Spain's Catalan Railways (FGC), which is owned by the autonomous government of Catalonia, is to guarantee continuity of the Autometro and Cargometro services which provide finished vehicle and parts movements for Seat's Martorell plant near Barcelona, despite the withdrawal of Spanish National Railways (Renfe) in March. The announcement of FGC's continued support for the services was made by Enric Ticó, chairman of the FGC, who noted that both services were completely profitable and worthy of the rail provider's full support.
In March, the Spanish government, which effectively owns 100% of Renfe, announced that the provider would abandon both Autometro and Cargometro as part of a restructuring programme involving 80 public sector companies as part of a cost cutting process.

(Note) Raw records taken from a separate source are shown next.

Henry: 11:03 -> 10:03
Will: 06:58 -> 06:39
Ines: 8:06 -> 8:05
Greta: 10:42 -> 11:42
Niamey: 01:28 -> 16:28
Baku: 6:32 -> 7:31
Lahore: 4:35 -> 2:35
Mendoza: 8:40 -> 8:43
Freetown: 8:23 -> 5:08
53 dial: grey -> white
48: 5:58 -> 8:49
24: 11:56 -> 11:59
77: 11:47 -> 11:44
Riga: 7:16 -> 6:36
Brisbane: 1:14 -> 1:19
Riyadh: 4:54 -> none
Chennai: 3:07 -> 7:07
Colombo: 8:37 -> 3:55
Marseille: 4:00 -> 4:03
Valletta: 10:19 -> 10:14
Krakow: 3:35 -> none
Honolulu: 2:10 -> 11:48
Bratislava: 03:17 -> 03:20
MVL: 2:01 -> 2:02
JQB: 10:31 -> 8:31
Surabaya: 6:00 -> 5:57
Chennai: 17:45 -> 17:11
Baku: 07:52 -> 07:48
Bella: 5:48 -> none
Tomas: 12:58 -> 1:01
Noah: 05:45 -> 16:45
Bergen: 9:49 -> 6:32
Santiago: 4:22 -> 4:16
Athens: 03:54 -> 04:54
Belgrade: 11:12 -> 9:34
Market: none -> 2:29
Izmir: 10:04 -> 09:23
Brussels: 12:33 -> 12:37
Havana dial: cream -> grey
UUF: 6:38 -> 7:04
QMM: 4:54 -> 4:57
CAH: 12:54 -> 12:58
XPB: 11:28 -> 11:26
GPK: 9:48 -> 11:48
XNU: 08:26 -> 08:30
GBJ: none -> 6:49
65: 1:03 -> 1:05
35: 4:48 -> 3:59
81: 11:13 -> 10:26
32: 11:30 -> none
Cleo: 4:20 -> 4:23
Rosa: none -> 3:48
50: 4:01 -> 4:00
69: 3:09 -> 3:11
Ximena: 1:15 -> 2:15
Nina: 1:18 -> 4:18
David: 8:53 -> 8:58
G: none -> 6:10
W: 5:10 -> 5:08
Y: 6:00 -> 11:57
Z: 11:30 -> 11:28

Among the companies affected were vehicle carriers Logistica y Transporte Ferroviario, also a freight transport subsidiary of Renfe. However, Pecovasa, another Renfe freight subsidiary that provides rail transport services for VW amongst others, remained unaffected.
It was initially announced that stakes in Autometro and Cargometro, as well as Semat, were also being relinquished but FGC's latest statement appears to have stayed execution on the first two.
Autometro was jointly owned by the FGC (51%) and Pecovasa. The company was set up to transport finished vehicles produced by Seat at its plant in Martorell to the nearby port of Barcelona by rail.
Cargometro, meanwhile, deals with the movement of car components between Seat's logistics area in the Barcelona Free Zone and Martorell plant. Ownership is split between the same three companies, with FGC holding 51% of the equity, Renfe 25% and Pecovasa 24%.
Renfe intends to put the shareholding it has in both companies up for sale.
In 2011, Cargometro doubled the number of trains it operates from 661 to 1,200 while Autometro transported 17,200 more cars last year, equivalent to growth of 23.5%.